Copy every one of the following rows verbatim, keeping each line and its characters unchanged.

[Dataset entries]
________________________________________

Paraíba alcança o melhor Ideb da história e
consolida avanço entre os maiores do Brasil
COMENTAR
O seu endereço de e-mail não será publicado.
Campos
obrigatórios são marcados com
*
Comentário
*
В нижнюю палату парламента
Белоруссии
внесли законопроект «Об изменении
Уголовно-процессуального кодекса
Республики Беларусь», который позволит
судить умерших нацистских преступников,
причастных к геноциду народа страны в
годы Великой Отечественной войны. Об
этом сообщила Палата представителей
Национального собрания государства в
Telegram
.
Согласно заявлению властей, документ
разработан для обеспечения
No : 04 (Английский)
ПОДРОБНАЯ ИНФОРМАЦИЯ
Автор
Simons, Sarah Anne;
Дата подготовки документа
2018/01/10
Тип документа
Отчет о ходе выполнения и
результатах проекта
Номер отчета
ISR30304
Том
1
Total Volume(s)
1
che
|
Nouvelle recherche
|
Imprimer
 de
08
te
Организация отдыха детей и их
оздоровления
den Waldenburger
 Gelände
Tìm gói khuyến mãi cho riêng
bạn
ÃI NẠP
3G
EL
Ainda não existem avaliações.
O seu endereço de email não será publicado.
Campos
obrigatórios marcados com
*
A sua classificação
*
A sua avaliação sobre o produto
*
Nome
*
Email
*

________________________________________

Response to this exercise:
Paraíba alcança o melhor Ideb da história e
consolida avanço entre os maiores do Brasil
COMENTAR
O seu endereço de e-mail não será publicado.
Campos
obrigatórios são marcados com
*
Comentário
*
В нижнюю палату парламента
Белоруссии
внесли законопроект «Об изменении
Уголовно-процессуального кодекса
Республики Беларусь», который позволит
судить умерших нацистских преступников,
причастных к геноциду народа страны в
годы Великой Отечественной войны. Об
этом сообщила Палата представителей
Национального собрания государства в
Telegram
.
Согласно заявлению властей, документ
разработан для обеспечения
No : 04 (Английский)
ПОДРОБНАЯ ИНФОРМАЦИЯ
Автор
Simons, Sarah Anne;
Дата подготовки документа
2018/01/10
Тип документа
Отчет о ходе выполнения и
результатах проекта
Номер отчета
ISR30304
Том
1
Total Volume(s)
1
che
|
Nouvelle recherche
|
Imprimer
 de
08
te
Организация отдыха детей и их
оздоровления
den Waldenburger
 Gelände
Tìm gói khuyến mãi cho riêng
bạn
ÃI NẠP
3G
EL
Ainda não existem avaliações.
O seu endereço de email não será publicado.
Campos
obrigatórios marcados com
*
A sua classificação
*
A sua avaliação sobre o produto
*
Nome
*
Email
*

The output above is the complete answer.